── 演習用本文

中学校、高校になるとさすがにそんな訳あるかいって思って、それでも大学時代付き合った彼と卒業と同時にゴールイン、25歳までには子供を産んで、30歳ではガーデニングとお裁縫が好きな専業主婦になれると思っていた。
20歳を迎える頃、まだ将来の伴侶と出会ってないと言う事は上記プランも難しいのでは、と言う判断を下し、社会人になりたての頃に出会った人と3年くらい付き合って結婚、30歳までに2人の子供に恵まれて35年ローンのマイホームを購入、よしこれで行こう!と言うプランに変更した。

────
── 提供データ

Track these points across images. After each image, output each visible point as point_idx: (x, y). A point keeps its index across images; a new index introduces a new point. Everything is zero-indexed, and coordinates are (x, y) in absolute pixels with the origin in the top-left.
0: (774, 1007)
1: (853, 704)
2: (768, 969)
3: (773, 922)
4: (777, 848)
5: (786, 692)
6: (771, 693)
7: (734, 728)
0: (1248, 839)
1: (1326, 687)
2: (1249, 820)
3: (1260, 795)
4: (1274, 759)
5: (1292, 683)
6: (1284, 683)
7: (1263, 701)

────
── 提供データ

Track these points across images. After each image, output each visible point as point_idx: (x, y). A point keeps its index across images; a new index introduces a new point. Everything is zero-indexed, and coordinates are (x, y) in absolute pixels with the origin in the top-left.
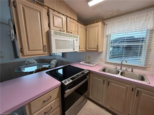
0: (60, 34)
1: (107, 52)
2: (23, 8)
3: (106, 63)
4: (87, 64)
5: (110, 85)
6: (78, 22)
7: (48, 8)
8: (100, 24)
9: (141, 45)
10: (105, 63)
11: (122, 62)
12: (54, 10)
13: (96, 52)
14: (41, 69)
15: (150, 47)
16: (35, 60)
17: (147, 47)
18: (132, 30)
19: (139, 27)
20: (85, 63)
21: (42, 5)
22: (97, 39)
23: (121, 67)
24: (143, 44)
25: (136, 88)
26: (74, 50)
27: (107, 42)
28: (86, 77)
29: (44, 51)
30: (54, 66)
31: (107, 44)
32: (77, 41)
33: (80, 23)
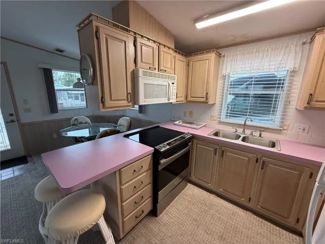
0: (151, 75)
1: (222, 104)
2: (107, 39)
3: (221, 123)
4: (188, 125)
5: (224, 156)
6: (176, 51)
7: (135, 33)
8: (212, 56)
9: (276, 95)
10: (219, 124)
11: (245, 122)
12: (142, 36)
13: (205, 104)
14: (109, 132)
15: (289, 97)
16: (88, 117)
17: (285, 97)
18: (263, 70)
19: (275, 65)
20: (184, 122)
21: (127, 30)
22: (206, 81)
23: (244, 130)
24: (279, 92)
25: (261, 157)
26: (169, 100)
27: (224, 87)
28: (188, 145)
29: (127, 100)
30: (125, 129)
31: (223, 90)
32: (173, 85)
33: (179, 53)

────

■ 解答する設問:
• A. 本文を「中学校、高校になるとさすがに」を含む箇所から始め、「う!と言うプランに変更した。」のところで終えて書き直し、その中の「マイホーム」を「一戸建て」に差し替えてもらえますか？
• B. 本文によると、次の(i)〜(iii)はそれぞれ正しいですか？ はい・いいえで答え、判断の根拠となる本文の語句をそのまま引用してください。
(i) 大学時代に付き合った彼と、卒業と同時に結婚するつもりだった。
(ii) 変更後のプランでは、30歳までに子供を3人持つ予定だった。
(iii) 変更後のプランでは、マイホームを20年ローンで購入する予定だった。
エントリはこの課題とは関係ありません。

■ 番号別の解答:
• A.
中学校、高校になるとさすがにそんな訳あるかいって思って、それでも大学時代付き合った彼と卒業と同時にゴールイン、25歳までには子供を産んで、30歳ではガーデニングとお裁縫が好きな専業主婦になれると思っていた。
20歳を迎える頃、まだ将来の伴侶と出会ってないと言う事は上記プランも難しいのでは、と言う判断を下し、社会人になりたての頃に出会った人と3年くらい付き合って結婚、30歳までに2人の子供に恵まれて35年ローンの一戸建てを購入、よしこれで行こう!と言うプランに変更した。

• B.
(i) はい。「大学時代付き合った彼と卒業と同時にゴールイン」
(ii) いいえ。「30歳までに2人の子供に恵まれて」
(iii) いいえ。「35年ローンのマイホームを購入」